Penindakan dilakukan di Bandara Internasional Kualanamu, Sumatera Utara; Soekarno-Hatta, Banten; I Gusti Ngurah Rai, Bali; serta Sam Ratulangi, Sulawesi Utara. Dari rangkaian kasus tersebut, Bea Cukai memperkirakan potensi kerugian penerimaan negara yang berhasil diselamatkan mencapai Rp8,5 miliar.
Direktur Jenderal Bea dan Cukai Kemenkeu, Djaka Budi Utama mengatakan, penindakan dilakukan berdasarkan analisis informasi dan intelijen, pemeriksaan penumpang serta barang, hingga koordinasi dengan instansi terkait.
"Pengawasan Bea Cukai atas pembawaan emas dilakukan melalui analisis informasi dan intelijen, pemeriksaan penumpang dan barang, serta koordinasi dengan instansi terkait.
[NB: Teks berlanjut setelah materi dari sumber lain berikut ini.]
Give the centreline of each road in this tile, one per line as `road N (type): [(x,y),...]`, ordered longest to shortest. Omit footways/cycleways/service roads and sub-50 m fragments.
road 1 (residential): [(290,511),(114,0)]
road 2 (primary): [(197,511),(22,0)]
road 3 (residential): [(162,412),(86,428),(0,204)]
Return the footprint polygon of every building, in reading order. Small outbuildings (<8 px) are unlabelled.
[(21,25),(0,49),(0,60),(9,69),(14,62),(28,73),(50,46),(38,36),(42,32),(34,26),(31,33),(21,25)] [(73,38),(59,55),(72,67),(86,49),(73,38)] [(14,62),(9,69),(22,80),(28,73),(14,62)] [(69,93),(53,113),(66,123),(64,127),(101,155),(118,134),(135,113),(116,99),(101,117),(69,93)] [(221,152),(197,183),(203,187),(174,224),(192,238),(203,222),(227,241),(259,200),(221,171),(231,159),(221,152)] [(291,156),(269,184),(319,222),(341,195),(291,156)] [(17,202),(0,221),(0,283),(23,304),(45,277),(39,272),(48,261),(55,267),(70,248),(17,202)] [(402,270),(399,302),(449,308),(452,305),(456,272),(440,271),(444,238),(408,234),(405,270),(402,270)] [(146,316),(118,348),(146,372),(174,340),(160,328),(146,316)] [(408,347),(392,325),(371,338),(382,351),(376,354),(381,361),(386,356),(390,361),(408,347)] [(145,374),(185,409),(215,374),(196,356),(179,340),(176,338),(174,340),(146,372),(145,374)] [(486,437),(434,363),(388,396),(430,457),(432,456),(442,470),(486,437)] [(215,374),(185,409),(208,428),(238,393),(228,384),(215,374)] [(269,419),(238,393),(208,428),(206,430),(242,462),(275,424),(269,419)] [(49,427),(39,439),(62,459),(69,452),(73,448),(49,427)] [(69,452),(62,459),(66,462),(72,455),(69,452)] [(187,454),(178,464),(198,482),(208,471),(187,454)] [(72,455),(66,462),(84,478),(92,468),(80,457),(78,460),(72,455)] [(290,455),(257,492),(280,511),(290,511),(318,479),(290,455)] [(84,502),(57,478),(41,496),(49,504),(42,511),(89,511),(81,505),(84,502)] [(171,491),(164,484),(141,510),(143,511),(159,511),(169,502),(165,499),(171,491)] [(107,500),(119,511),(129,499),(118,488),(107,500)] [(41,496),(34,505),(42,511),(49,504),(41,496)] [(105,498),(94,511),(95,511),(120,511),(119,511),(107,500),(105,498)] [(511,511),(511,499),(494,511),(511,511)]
Langkah tersebut kami lakukan untuk mencegah pengeluaran barang secara ilegal, sekaligus memastikan kewajiban kepabeanan dan ketentuan perdagangan luar negeri dipenuhi," ujar Djaka dalam konferensi pers di kantor Bea Cukai, Selasa (15/9/2026).
Penindakan terbaru terjadi di Terminal Keberangkatan Internasional Bandara Kualanamu pada Senin (14/9/2026). Petugas mencurigai seorang WN India berinisial NU berdasarkan analisis profil penumpang yang hendak terbang ke Bangkok, Thailand.